» **Provided passage**
......
How far should a collector go?
Collectors are a passionate lot. They also have a rather warped sense of space, leading them to believe that "there's always room for one more." Collectors of salt and pepper shakers may lead the pack in this regard (and granted, the deceiving diminutiveness of the S&P shaker must shoulder some responsibility here), but the teapot collector runs a close second.
As founder of The Ladies' Tea Guild, I've heard through the grapevine that the name of our organization has been thrown about by husbands wailing as the space around them begins to close in, or brim if you will, with teapots. Presumably the conversation begins something like this: "Before you joined that x#/*√ Ladies' Tea Guild, there wasn't a x#/*√ teapot everywhere I turned!" It's always so amusing to hear of another's excesses.
However, this subject came up in my own household just the other day when my daughter dryly mentioned, "It's looks like you're decorating with teapots."
......
» **Collected data**

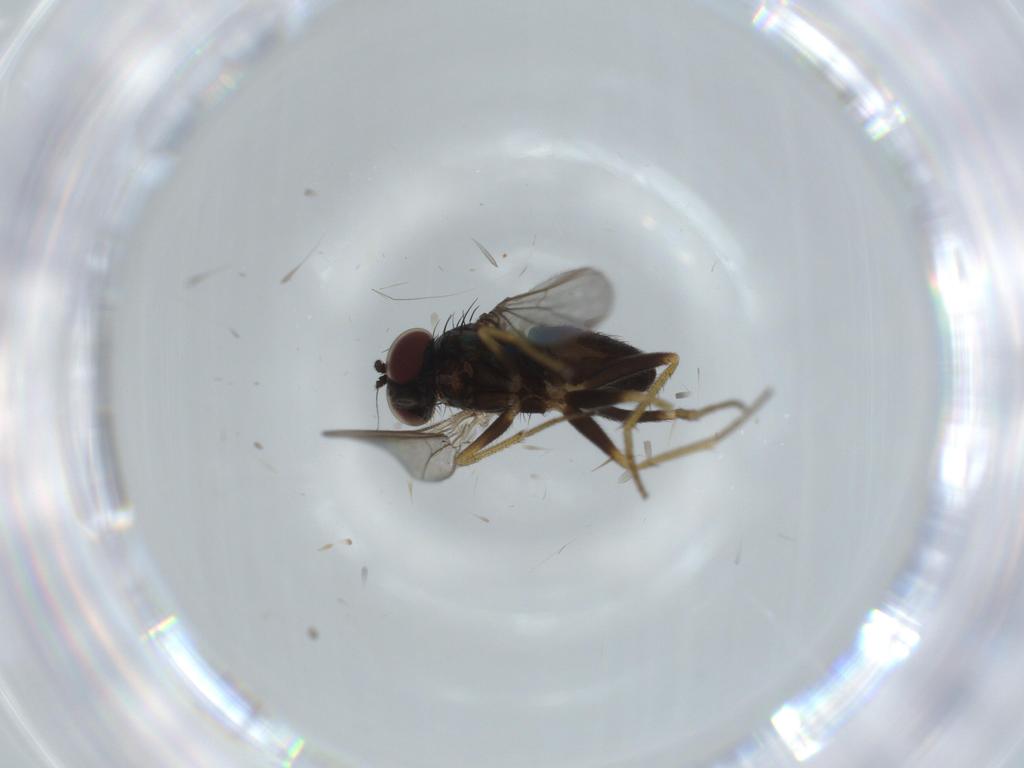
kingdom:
......
» **Problems to solve**
1/ From the essay on teapot collecting, list every person or group it mentions other than the writer.
2/ Using the essay on teapot collecting, answer these:
(a) What organization did the writer found?
(b) Which collectors does the essay say may lead the pack in believing there's always room for one more?
(c) Who recently remarked that the writer seemed to be decorating with teapots?
3/ Proceed with the essay on teapot collecting, starting after its final sentence.

» **Answers per task**
1/
- Collectors
- Collectors of salt and pepper shakers
- The teapot collector
- The Ladies' Tea Guild
- Husbands
- The writer's daughter

2/
(a) The Ladies' Tea Guild
(b) Collectors of salt and pepper shakers
(c) The writer's daughter

3/
"Don't be silly," I replied. "It's not décor. I use all my teapots." The fact that I had just poured her a strong cup of Assam from my newest acquisition I felt only lent weight to my position.
"Have you looked around lately?" she countered. "I think you must have over sixty."
"I'm sure there's no more than 30…or so. More tea?"
Later I decided a head count was in order and had to move through four different rooms, past three lengthy shelves and along thirteen different surfaces before arriving at a complete tally. I was as aghast as if a teabag and a cup of tepid water had been thrust at me. There were sixty-two, some of which had yet to see hot water and a tea ball. It did, indeed, seem excessive.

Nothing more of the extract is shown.